Task inputs –

>>>>>

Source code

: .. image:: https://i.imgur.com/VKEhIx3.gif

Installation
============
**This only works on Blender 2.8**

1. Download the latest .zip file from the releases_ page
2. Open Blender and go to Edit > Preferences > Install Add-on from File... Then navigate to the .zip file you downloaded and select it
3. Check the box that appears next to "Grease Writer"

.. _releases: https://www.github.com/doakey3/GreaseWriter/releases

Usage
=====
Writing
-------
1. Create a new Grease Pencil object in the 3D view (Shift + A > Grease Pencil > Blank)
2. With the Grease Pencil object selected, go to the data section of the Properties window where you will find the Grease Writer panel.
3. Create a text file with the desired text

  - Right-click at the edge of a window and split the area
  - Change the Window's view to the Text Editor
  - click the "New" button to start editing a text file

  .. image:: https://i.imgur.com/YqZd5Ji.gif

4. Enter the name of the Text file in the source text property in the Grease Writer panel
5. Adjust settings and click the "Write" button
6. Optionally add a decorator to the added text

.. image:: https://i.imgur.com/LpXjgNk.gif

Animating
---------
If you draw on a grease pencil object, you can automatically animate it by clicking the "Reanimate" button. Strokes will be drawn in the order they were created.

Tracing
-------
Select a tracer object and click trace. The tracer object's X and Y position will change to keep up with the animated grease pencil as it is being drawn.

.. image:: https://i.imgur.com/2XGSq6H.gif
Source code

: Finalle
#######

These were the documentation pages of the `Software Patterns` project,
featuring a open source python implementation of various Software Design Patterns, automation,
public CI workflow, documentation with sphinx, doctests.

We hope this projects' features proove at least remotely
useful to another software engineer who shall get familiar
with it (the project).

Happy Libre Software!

<<<<<
>>>>>

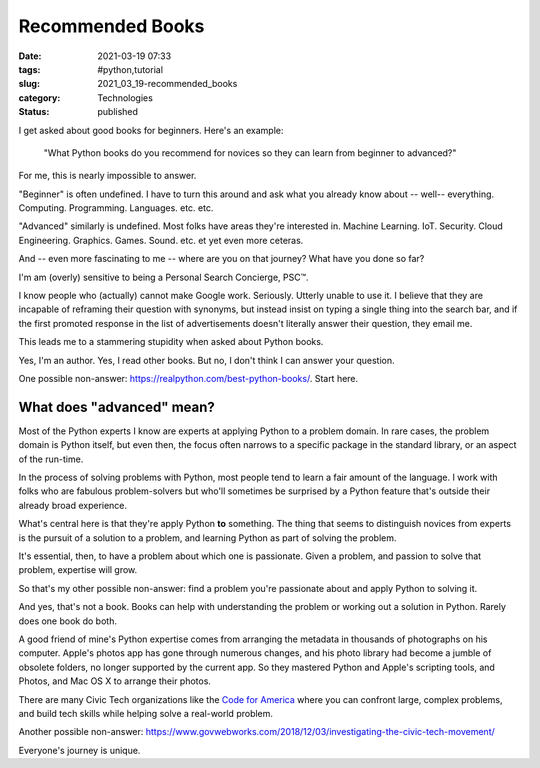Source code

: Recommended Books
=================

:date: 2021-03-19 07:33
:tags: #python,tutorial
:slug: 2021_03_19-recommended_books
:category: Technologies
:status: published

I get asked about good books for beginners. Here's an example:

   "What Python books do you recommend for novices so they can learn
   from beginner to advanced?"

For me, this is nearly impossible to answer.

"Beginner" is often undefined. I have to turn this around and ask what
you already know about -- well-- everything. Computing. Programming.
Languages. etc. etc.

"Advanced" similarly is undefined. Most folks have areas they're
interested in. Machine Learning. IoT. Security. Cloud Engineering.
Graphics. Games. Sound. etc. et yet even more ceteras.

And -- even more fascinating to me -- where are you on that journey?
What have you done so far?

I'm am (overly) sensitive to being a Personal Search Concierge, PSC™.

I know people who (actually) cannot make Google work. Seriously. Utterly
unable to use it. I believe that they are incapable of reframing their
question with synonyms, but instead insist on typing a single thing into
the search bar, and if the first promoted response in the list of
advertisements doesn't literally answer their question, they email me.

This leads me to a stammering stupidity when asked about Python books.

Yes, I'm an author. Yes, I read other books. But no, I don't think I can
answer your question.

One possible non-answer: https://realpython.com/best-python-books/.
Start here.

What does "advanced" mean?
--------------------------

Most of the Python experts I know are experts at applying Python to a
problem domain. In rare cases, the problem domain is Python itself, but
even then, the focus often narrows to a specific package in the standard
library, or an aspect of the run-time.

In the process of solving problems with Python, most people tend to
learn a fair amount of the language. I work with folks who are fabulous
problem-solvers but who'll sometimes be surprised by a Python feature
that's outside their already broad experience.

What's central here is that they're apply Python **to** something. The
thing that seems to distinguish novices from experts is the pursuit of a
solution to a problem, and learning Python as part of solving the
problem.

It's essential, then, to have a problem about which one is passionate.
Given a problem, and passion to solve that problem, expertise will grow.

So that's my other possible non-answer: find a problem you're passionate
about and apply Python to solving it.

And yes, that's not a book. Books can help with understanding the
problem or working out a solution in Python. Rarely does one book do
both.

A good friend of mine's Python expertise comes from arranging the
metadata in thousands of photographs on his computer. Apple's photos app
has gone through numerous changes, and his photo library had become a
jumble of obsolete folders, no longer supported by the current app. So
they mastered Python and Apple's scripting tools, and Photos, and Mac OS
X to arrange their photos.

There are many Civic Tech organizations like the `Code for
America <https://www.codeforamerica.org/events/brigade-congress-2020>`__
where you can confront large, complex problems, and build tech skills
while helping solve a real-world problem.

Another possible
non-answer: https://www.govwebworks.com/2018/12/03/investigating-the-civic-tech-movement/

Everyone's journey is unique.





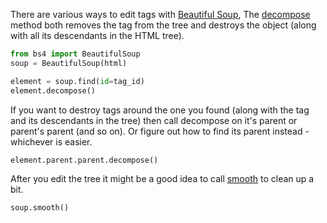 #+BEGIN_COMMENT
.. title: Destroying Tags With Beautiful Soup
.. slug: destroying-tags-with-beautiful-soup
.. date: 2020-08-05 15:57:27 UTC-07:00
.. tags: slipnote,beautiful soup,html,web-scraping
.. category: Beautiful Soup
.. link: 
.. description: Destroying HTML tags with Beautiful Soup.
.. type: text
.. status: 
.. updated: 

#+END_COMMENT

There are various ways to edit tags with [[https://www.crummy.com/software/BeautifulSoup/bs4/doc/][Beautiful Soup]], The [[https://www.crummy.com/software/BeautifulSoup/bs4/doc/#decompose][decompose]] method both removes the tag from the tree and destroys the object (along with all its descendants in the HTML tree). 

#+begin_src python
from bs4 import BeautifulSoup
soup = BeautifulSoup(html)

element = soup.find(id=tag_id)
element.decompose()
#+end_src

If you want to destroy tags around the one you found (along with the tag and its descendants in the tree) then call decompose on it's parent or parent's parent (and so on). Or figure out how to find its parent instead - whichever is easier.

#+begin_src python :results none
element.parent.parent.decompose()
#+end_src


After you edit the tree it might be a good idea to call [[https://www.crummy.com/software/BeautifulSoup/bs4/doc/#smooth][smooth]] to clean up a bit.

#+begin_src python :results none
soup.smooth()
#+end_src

<<<<<

Here the job is to set down exactly the lines of the material above that fall between the one with "answer your question." and the one with "library, or an aspect of the run-time.", inclusive, and nothing beyond them.

Result –
answer your question.

One possible non-answer: https://realpython.com/best-python-books/.
Start here.

What does "advanced" mean?
--------------------------

Most of the Python experts I know are experts at applying Python to a
problem domain. In rare cases, the problem domain is Python itself, but
even then, the focus often narrows to a specific package in the standard
library, or an aspect of the run-time.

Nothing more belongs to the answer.